- _Records shown_:
=== Begin Enclosure ===

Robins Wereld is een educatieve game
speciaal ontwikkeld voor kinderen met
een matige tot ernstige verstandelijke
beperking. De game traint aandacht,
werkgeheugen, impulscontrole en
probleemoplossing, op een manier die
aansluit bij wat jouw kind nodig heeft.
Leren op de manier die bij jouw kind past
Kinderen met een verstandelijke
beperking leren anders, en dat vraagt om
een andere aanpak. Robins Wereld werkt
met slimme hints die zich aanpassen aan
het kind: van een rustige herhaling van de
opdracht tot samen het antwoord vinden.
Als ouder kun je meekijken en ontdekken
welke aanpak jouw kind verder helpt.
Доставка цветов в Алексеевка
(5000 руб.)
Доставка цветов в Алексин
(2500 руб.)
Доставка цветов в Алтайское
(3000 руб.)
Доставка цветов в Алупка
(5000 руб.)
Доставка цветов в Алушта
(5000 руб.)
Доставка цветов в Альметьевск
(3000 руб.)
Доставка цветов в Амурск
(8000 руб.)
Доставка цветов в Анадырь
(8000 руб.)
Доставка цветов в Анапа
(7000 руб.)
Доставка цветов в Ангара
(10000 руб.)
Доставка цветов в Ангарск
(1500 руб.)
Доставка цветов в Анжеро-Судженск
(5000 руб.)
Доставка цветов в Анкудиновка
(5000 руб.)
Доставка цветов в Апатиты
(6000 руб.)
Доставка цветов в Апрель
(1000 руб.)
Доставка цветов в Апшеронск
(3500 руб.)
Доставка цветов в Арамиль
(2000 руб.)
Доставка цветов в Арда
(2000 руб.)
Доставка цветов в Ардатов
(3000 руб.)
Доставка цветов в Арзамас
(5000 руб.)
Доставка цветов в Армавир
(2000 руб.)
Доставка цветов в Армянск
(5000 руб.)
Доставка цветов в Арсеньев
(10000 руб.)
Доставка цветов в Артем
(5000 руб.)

=== End Enclosure ===

- _What is expected_:
Find the word "beperking" in the records, and report each line that has it.

- _Solution below_:
beperking. De game traint aandacht,
beperking leren anders, en dat vraagt om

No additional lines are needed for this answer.